Turkey has good relations with Gagauzia, an autonomous republic of Moldova. The Orthodox Christian Gagauz people is, just like the Turkish people, a Turkic people. According to Mevlüt Çavuşoğlu, the Turkish Minister of Foreign Affairs, Turkey has launched several projects on development and education in Gagauzia, with Irina Vlah, then Governor of Gagauzia, saying that Turkey "is the closest country to Gagauzia and has been helping to solve its political, social, and economic problems for 30 years".

On 7 November 2020, it was announced that a new Moldovan consulate had been opened on the Turkish city of Alanya.

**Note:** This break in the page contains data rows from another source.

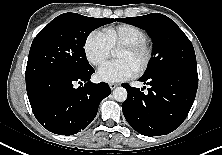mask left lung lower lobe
I'll return each mask as SVG.
<instances>
[{
    "mask_svg": "<svg viewBox=\"0 0 222 155\" xmlns=\"http://www.w3.org/2000/svg\"><path fill=\"white\" fill-rule=\"evenodd\" d=\"M139 81L150 86L147 93L122 84L128 92L122 104L127 122L138 133L149 137L165 135L178 128L194 102L198 75L165 71L143 75Z\"/></svg>",
    "mask_w": 222,
    "mask_h": 155,
    "instance_id": "obj_1",
    "label": "left lung lower lobe"
}]
</instances>
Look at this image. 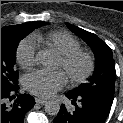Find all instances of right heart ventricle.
<instances>
[{
    "label": "right heart ventricle",
    "instance_id": "1",
    "mask_svg": "<svg viewBox=\"0 0 123 123\" xmlns=\"http://www.w3.org/2000/svg\"><path fill=\"white\" fill-rule=\"evenodd\" d=\"M30 39L36 46L53 49L59 55L80 49L81 47L79 40L66 31L34 33Z\"/></svg>",
    "mask_w": 123,
    "mask_h": 123
}]
</instances>
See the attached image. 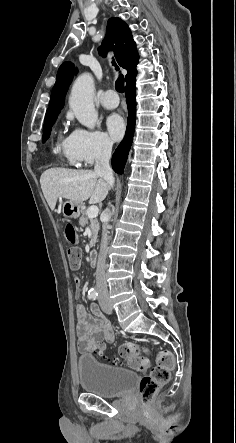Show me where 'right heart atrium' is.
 <instances>
[{
  "label": "right heart atrium",
  "mask_w": 236,
  "mask_h": 443,
  "mask_svg": "<svg viewBox=\"0 0 236 443\" xmlns=\"http://www.w3.org/2000/svg\"><path fill=\"white\" fill-rule=\"evenodd\" d=\"M68 154L77 164L91 166L109 149V143L101 134L75 127L67 137Z\"/></svg>",
  "instance_id": "right-heart-atrium-1"
}]
</instances>
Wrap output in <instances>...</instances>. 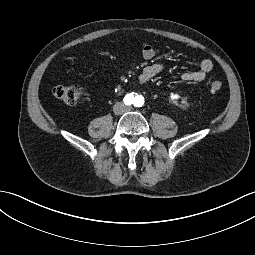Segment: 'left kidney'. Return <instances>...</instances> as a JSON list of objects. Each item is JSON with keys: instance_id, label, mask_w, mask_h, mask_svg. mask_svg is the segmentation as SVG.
<instances>
[{"instance_id": "left-kidney-1", "label": "left kidney", "mask_w": 255, "mask_h": 255, "mask_svg": "<svg viewBox=\"0 0 255 255\" xmlns=\"http://www.w3.org/2000/svg\"><path fill=\"white\" fill-rule=\"evenodd\" d=\"M170 97H171V100H172L175 104L178 105V103H177L176 100L179 99L180 96H179L178 94L171 93ZM181 106H182V107L185 106V101H184V100H182Z\"/></svg>"}]
</instances>
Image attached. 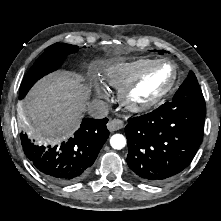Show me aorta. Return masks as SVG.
<instances>
[{"label": "aorta", "instance_id": "obj_1", "mask_svg": "<svg viewBox=\"0 0 221 221\" xmlns=\"http://www.w3.org/2000/svg\"><path fill=\"white\" fill-rule=\"evenodd\" d=\"M110 145L112 148L120 150L125 147L126 139L122 134H114L110 138Z\"/></svg>", "mask_w": 221, "mask_h": 221}]
</instances>
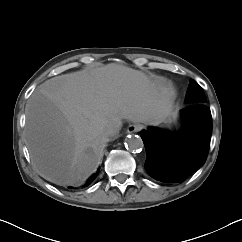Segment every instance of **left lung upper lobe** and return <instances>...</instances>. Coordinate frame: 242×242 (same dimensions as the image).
Wrapping results in <instances>:
<instances>
[{"instance_id":"1","label":"left lung upper lobe","mask_w":242,"mask_h":242,"mask_svg":"<svg viewBox=\"0 0 242 242\" xmlns=\"http://www.w3.org/2000/svg\"><path fill=\"white\" fill-rule=\"evenodd\" d=\"M186 100L192 104H204L206 102L203 89L194 80H190L189 82Z\"/></svg>"}]
</instances>
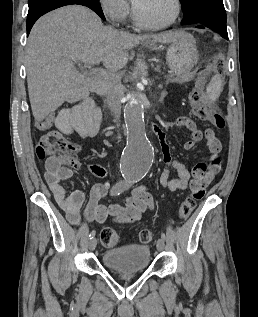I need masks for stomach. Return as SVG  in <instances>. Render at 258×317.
Listing matches in <instances>:
<instances>
[{
  "mask_svg": "<svg viewBox=\"0 0 258 317\" xmlns=\"http://www.w3.org/2000/svg\"><path fill=\"white\" fill-rule=\"evenodd\" d=\"M144 46L151 48V50H164L166 48V62L171 72L181 74V78H187L191 68L198 60L195 38L185 30H181L179 40L171 42L168 46L155 44L154 40H146Z\"/></svg>",
  "mask_w": 258,
  "mask_h": 317,
  "instance_id": "1",
  "label": "stomach"
}]
</instances>
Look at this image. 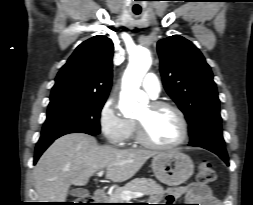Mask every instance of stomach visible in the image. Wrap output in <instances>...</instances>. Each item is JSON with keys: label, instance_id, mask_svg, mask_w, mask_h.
<instances>
[{"label": "stomach", "instance_id": "obj_1", "mask_svg": "<svg viewBox=\"0 0 253 205\" xmlns=\"http://www.w3.org/2000/svg\"><path fill=\"white\" fill-rule=\"evenodd\" d=\"M152 169L160 182L178 186L192 176L194 164L188 155L171 150L157 153L152 160Z\"/></svg>", "mask_w": 253, "mask_h": 205}]
</instances>
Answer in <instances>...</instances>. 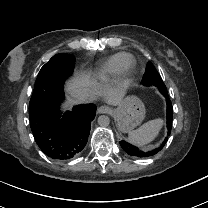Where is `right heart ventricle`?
Returning a JSON list of instances; mask_svg holds the SVG:
<instances>
[{
  "instance_id": "1",
  "label": "right heart ventricle",
  "mask_w": 208,
  "mask_h": 208,
  "mask_svg": "<svg viewBox=\"0 0 208 208\" xmlns=\"http://www.w3.org/2000/svg\"><path fill=\"white\" fill-rule=\"evenodd\" d=\"M135 62V57L129 52H118L98 64L90 73L91 80L98 87L113 84Z\"/></svg>"
}]
</instances>
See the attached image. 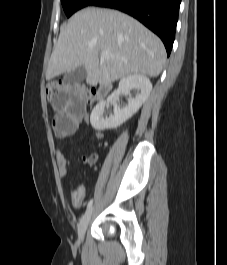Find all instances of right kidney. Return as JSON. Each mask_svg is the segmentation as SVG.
Here are the masks:
<instances>
[{"mask_svg": "<svg viewBox=\"0 0 227 265\" xmlns=\"http://www.w3.org/2000/svg\"><path fill=\"white\" fill-rule=\"evenodd\" d=\"M132 89L138 90L135 98L129 96L128 104L125 107L121 108L120 106H115L113 114L103 118L105 107H107L114 98H117L120 93L130 95ZM151 90L152 84L145 75L132 74L123 77L119 82L118 89L115 90L106 101L99 102L92 110L90 116L92 127L98 131L119 127L139 110L150 95Z\"/></svg>", "mask_w": 227, "mask_h": 265, "instance_id": "ca27d5eb", "label": "right kidney"}]
</instances>
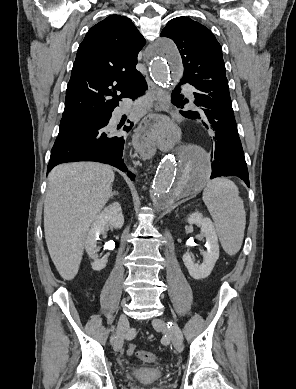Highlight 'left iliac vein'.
<instances>
[{
    "instance_id": "4c4485c4",
    "label": "left iliac vein",
    "mask_w": 296,
    "mask_h": 389,
    "mask_svg": "<svg viewBox=\"0 0 296 389\" xmlns=\"http://www.w3.org/2000/svg\"><path fill=\"white\" fill-rule=\"evenodd\" d=\"M153 326L162 331L168 339H170L177 352L183 351V341L182 339L172 330L169 329L166 322L163 319L155 318L152 321Z\"/></svg>"
}]
</instances>
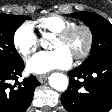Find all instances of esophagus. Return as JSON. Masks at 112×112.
I'll return each mask as SVG.
<instances>
[{"label":"esophagus","mask_w":112,"mask_h":112,"mask_svg":"<svg viewBox=\"0 0 112 112\" xmlns=\"http://www.w3.org/2000/svg\"><path fill=\"white\" fill-rule=\"evenodd\" d=\"M48 76L47 75H40L38 76V80L40 83H44L47 80Z\"/></svg>","instance_id":"esophagus-1"}]
</instances>
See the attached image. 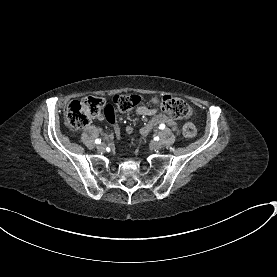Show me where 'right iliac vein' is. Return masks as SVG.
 Returning a JSON list of instances; mask_svg holds the SVG:
<instances>
[{
    "mask_svg": "<svg viewBox=\"0 0 277 277\" xmlns=\"http://www.w3.org/2000/svg\"><path fill=\"white\" fill-rule=\"evenodd\" d=\"M105 144L104 143H100V144H98L97 145V149L99 150V151H103L104 149H105Z\"/></svg>",
    "mask_w": 277,
    "mask_h": 277,
    "instance_id": "1",
    "label": "right iliac vein"
}]
</instances>
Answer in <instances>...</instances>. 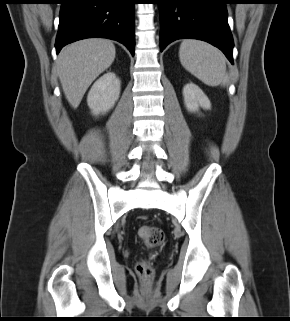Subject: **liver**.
<instances>
[{"label": "liver", "mask_w": 290, "mask_h": 321, "mask_svg": "<svg viewBox=\"0 0 290 321\" xmlns=\"http://www.w3.org/2000/svg\"><path fill=\"white\" fill-rule=\"evenodd\" d=\"M115 46L107 39H83L65 46L58 55L56 69L66 99L77 108L91 83L115 59Z\"/></svg>", "instance_id": "obj_1"}]
</instances>
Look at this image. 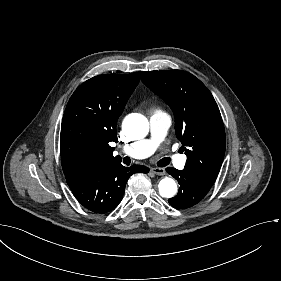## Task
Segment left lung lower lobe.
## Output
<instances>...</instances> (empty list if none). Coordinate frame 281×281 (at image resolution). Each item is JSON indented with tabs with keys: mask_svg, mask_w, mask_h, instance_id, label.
Returning <instances> with one entry per match:
<instances>
[{
	"mask_svg": "<svg viewBox=\"0 0 281 281\" xmlns=\"http://www.w3.org/2000/svg\"><path fill=\"white\" fill-rule=\"evenodd\" d=\"M166 171L180 184L178 194L168 200L169 204L177 209H186L196 205L212 186L186 169L180 171L175 168H167Z\"/></svg>",
	"mask_w": 281,
	"mask_h": 281,
	"instance_id": "1",
	"label": "left lung lower lobe"
}]
</instances>
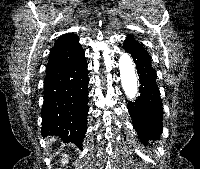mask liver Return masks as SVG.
<instances>
[{
  "label": "liver",
  "mask_w": 200,
  "mask_h": 169,
  "mask_svg": "<svg viewBox=\"0 0 200 169\" xmlns=\"http://www.w3.org/2000/svg\"><path fill=\"white\" fill-rule=\"evenodd\" d=\"M53 140H54V138H50V139H49V141H53Z\"/></svg>",
  "instance_id": "6515ba94"
}]
</instances>
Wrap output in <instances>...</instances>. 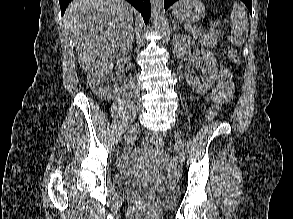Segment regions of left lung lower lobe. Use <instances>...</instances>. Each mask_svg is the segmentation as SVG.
<instances>
[{
    "mask_svg": "<svg viewBox=\"0 0 293 219\" xmlns=\"http://www.w3.org/2000/svg\"><path fill=\"white\" fill-rule=\"evenodd\" d=\"M177 0H164V8L165 10L168 9V7L170 5H172L174 2H176ZM248 8L249 12L252 15V0H241Z\"/></svg>",
    "mask_w": 293,
    "mask_h": 219,
    "instance_id": "1",
    "label": "left lung lower lobe"
}]
</instances>
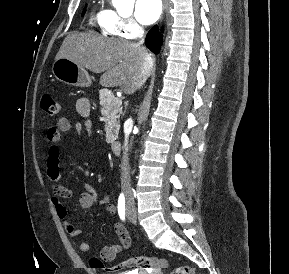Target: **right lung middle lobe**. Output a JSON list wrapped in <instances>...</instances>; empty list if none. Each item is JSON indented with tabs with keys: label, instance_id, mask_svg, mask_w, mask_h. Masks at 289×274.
<instances>
[{
	"label": "right lung middle lobe",
	"instance_id": "obj_1",
	"mask_svg": "<svg viewBox=\"0 0 289 274\" xmlns=\"http://www.w3.org/2000/svg\"><path fill=\"white\" fill-rule=\"evenodd\" d=\"M85 11H86V9H84V11H83V13H82V16L84 15Z\"/></svg>",
	"mask_w": 289,
	"mask_h": 274
}]
</instances>
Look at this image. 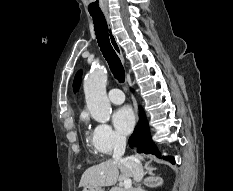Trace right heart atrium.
<instances>
[{
	"label": "right heart atrium",
	"instance_id": "d8ad5b80",
	"mask_svg": "<svg viewBox=\"0 0 233 191\" xmlns=\"http://www.w3.org/2000/svg\"><path fill=\"white\" fill-rule=\"evenodd\" d=\"M92 137L95 149L102 155L112 154L125 143V138L108 124H98Z\"/></svg>",
	"mask_w": 233,
	"mask_h": 191
}]
</instances>
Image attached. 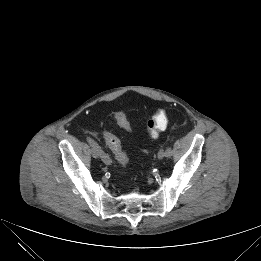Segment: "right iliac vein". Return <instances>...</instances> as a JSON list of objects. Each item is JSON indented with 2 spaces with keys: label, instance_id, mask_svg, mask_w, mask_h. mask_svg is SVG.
Segmentation results:
<instances>
[{
  "label": "right iliac vein",
  "instance_id": "obj_1",
  "mask_svg": "<svg viewBox=\"0 0 261 261\" xmlns=\"http://www.w3.org/2000/svg\"><path fill=\"white\" fill-rule=\"evenodd\" d=\"M90 154H91L93 159H98L99 158L98 152L93 147L90 149Z\"/></svg>",
  "mask_w": 261,
  "mask_h": 261
}]
</instances>
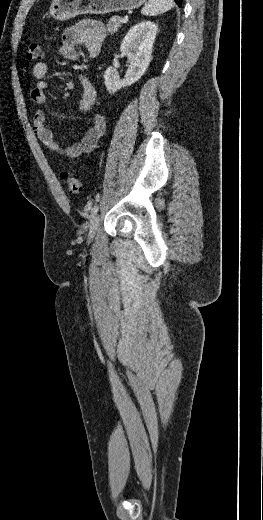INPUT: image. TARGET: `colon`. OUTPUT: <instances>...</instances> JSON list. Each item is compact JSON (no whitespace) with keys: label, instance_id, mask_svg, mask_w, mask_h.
Returning <instances> with one entry per match:
<instances>
[{"label":"colon","instance_id":"colon-1","mask_svg":"<svg viewBox=\"0 0 263 520\" xmlns=\"http://www.w3.org/2000/svg\"><path fill=\"white\" fill-rule=\"evenodd\" d=\"M27 59L38 60L42 56L41 44L37 40L30 41L27 50ZM61 178L65 182L67 190L71 194H79L82 190L81 182L78 178L72 176L67 171L61 173Z\"/></svg>","mask_w":263,"mask_h":520}]
</instances>
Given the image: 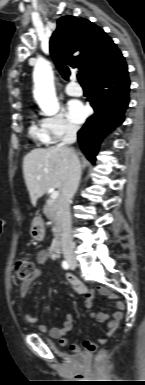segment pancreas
<instances>
[{
	"label": "pancreas",
	"instance_id": "obj_1",
	"mask_svg": "<svg viewBox=\"0 0 145 385\" xmlns=\"http://www.w3.org/2000/svg\"><path fill=\"white\" fill-rule=\"evenodd\" d=\"M43 213L53 223V231L57 235L60 229V216L57 200L49 198L45 203Z\"/></svg>",
	"mask_w": 145,
	"mask_h": 385
}]
</instances>
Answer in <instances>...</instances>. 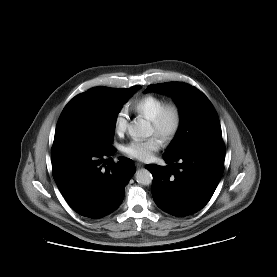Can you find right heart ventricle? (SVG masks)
<instances>
[{"label": "right heart ventricle", "mask_w": 277, "mask_h": 277, "mask_svg": "<svg viewBox=\"0 0 277 277\" xmlns=\"http://www.w3.org/2000/svg\"><path fill=\"white\" fill-rule=\"evenodd\" d=\"M166 104V100L160 96L147 94L134 100L131 103V109L138 115L153 120L161 108Z\"/></svg>", "instance_id": "1"}]
</instances>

At the opening ceremony assisted Oleg Țulea, the Moldovan Minister of Foreign Affairs and European Integration, and Çavuşoğlu. Țulea said that this act would intensify the academic, commercial, cultural and economic relations between Moldova and Turkey and provide aid to Moldovan citizens in Turkey with diplomatic difficulties. He added that one of the priorities of the Government of Moldova was to deepen relations with Turkey. For his part, Çavuşoğlu mentioned the importance of Turkey for Moldova regarding foreign investments and tourism and that "Gagauz Turks constituted an added value" between the relations of both.